Task prompt
What is needed is an exact repetition of the lines from the first one in the data through the line with "## 一、为什么需要查询流量卡的使用记录？", with no pictures.

[Opening Materials provided section]

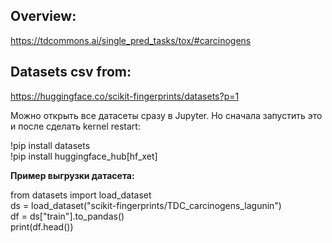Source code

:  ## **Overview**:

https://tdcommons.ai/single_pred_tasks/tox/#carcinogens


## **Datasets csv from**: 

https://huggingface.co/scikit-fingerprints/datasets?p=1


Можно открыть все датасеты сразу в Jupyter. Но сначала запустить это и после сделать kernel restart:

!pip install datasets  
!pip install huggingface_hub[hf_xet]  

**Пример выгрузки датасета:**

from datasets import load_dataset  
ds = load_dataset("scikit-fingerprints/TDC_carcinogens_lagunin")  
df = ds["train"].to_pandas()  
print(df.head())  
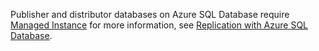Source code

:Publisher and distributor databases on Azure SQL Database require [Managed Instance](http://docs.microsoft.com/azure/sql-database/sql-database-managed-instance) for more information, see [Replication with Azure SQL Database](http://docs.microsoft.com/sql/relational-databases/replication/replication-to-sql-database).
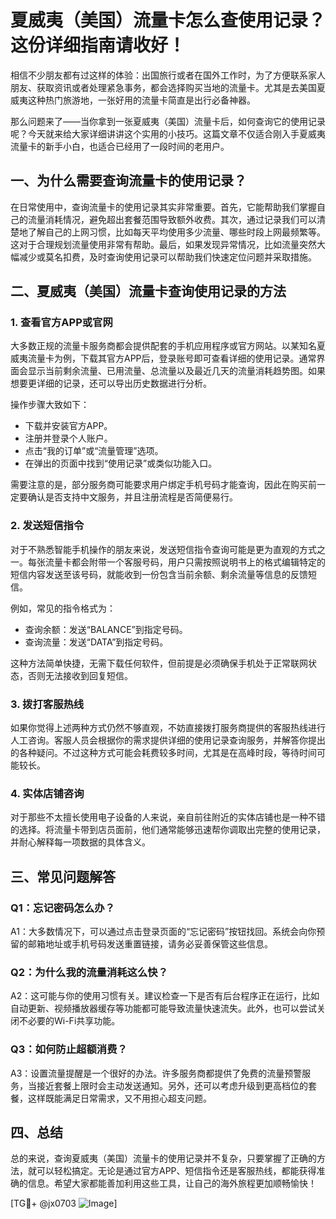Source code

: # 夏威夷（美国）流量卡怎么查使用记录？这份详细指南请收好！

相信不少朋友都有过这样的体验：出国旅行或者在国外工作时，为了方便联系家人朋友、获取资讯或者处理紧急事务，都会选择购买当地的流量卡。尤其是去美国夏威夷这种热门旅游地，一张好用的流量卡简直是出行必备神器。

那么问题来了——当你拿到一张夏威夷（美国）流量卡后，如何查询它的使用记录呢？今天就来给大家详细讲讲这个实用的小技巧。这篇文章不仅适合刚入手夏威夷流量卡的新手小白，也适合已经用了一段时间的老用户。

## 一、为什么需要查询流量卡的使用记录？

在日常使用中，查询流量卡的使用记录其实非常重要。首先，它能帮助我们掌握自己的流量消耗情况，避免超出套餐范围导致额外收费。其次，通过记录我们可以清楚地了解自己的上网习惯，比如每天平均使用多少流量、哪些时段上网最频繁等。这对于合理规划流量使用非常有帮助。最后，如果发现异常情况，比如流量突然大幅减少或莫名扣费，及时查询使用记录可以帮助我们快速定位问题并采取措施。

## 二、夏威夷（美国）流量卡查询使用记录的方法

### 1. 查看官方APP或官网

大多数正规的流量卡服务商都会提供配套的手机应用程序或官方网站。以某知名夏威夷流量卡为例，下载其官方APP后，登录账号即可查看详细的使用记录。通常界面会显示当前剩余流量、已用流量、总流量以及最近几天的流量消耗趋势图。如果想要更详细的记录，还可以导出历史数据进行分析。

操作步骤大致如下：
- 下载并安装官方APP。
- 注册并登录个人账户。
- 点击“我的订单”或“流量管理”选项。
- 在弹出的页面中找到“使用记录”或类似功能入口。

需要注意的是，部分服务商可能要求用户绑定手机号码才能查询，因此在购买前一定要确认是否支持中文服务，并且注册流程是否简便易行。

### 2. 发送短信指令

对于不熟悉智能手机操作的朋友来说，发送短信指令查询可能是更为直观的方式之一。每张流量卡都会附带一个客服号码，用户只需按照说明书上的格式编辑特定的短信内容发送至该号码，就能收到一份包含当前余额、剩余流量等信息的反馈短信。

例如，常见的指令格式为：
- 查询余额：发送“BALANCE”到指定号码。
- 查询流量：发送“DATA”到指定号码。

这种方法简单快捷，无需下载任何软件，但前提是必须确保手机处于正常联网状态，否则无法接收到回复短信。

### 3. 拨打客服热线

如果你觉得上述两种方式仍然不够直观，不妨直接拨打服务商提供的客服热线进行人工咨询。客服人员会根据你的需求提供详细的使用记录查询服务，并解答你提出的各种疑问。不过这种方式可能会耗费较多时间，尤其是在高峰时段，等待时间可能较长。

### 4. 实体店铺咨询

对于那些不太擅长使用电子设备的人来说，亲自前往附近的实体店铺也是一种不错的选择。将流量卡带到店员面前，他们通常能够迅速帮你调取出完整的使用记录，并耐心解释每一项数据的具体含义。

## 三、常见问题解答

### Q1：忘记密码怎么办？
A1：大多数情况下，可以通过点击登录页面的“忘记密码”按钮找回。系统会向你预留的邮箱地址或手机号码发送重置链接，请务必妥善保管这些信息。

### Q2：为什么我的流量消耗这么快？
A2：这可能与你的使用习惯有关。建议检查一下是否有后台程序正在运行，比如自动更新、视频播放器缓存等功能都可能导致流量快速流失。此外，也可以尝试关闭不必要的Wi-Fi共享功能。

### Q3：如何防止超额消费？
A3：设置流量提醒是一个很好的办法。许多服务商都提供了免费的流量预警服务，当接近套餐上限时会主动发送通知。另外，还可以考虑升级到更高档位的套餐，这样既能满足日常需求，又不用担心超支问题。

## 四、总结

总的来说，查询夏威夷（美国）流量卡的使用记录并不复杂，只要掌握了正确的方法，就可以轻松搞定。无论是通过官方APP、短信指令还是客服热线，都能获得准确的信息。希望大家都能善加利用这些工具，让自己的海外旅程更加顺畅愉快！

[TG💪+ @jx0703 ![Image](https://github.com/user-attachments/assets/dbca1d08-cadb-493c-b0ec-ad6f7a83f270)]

[Closing Materials provided section]

Exercise response
Source code

:  ## **Overview**:

https://tdcommons.ai/single_pred_tasks/tox/#carcinogens


## **Datasets csv from**: 

https://huggingface.co/scikit-fingerprints/datasets?p=1


Можно открыть все датасеты сразу в Jupyter. Но сначала запустить это и после сделать kernel restart:

!pip install datasets  
!pip install huggingface_hub[hf_xet]  

**Пример выгрузки датасета:**

from datasets import load_dataset  
ds = load_dataset("scikit-fingerprints/TDC_carcinogens_lagunin")  
df = ds["train"].to_pandas()  
print(df.head())  
Source code

:Publisher and distributor databases on Azure SQL Database require [Managed Instance](http://docs.microsoft.com/azure/sql-database/sql-database-managed-instance) for more information, see [Replication with Azure SQL Database](http://docs.microsoft.com/sql/relational-databases/replication/replication-to-sql-database).
Source code

: # 夏威夷（美国）流量卡怎么查使用记录？这份详细指南请收好！

相信不少朋友都有过这样的体验：出国旅行或者在国外工作时，为了方便联系家人朋友、获取资讯或者处理紧急事务，都会选择购买当地的流量卡。尤其是去美国夏威夷这种热门旅游地，一张好用的流量卡简直是出行必备神器。

那么问题来了——当你拿到一张夏威夷（美国）流量卡后，如何查询它的使用记录呢？今天就来给大家详细讲讲这个实用的小技巧。这篇文章不仅适合刚入手夏威夷流量卡的新手小白，也适合已经用了一段时间的老用户。

## 一、为什么需要查询流量卡的使用记录？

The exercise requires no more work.